L'AMF propose une transaction à un CIF après des manquements

La société Pérault Patrimoine est accusée d'avoir manqué à ses engagements d'information auprès de ses clients ainsi que ses impératifs de lutte contre le blanchiment d'argent et le financement du terrorisme.

Dans une décision rendue dans le courant du mois d'octobre dernier et publiée sur son site le 16 janvier, l'AMF a indiqué avoir proposé un accord de composition au conseiller en investissements financiers (CIF) Pérault Patrimoine.

Après un examen de l'Autorité sur les activités de cette société concernant l'information aux clients et la lutte contre le blanchiement et le terrorisme, il lui a été reproché trois griefs. D'abord la gestion d'activités non autorisées par son statut, en l'espèce la gestion pour le comtpe de tiers, «en faisant signer à ses clients des bulletins d’ordre en blanc», précise l'AMF. Le deuxième grief concerne le manque de transparence. Pérault Patrimoine n'a pas délivré de document d'entrée en relation ni de lettre de mission à ses clients avant sa prestation. Ni précisé sa rémunération de tiers au titre de la commercialisation des OPCVM. «Enfin, aucun rapport de mission relatif aux conseils formulés n’est remis aux clients de la société afin de leur permettre d’appréhender les risques liés aux produits financiers recommandés», ajoute l'AMF. Troisième grief, la lutte contre le blanchiment d'argent et le terrorisme est insuffisante, le rapatriement notamment d'avoir luxembourgeois par certains clients aurait mérité «la mise en œuvre d’une procédure de vigilance renforcée».

De ce fait, la société Pérault Patrimoine s'est engagée dans un accord de composition qui prévoit le versement de de 20.000 euros au Trésor Public, la cessation de la pratique de la signature d’ordres en blanc et une coopération plus efficace dans la lutte contre le blanchiment d'argent et le financement du terrorisme. Les détails des engagements sont à consulter en ligne ici.

L'AMF précise que la société devra dans un délai de deux mois à compter de la notification de l’homologation du présent accord (à partir du 16 janvier donc, la publication par l'AMF faisant suite à la notification d'homologation), communiquer «les éléments utiles à la vérification de la mise en œuvre effective des engagements souscrits».

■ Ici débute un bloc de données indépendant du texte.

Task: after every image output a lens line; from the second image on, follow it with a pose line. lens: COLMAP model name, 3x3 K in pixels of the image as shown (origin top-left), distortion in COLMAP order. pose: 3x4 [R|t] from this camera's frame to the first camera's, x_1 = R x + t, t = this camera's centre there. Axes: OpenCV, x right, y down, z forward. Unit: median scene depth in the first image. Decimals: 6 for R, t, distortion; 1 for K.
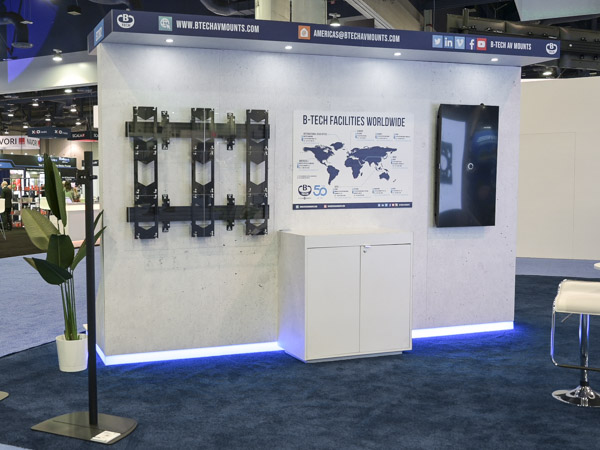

Concernant les fonds, l'accord prévoit que la société les verse au Trésor Public dans un délai de quinze jours à compter de la notification de l’homologation de l'accord par la Commission des sanctions de l’AMF. Le dispositif de transaction prévoit que si les engagements de la société ne sont pas respectés, la Commission des sanctions de l'AMF ouvrira une procédure de sanction à son encontre.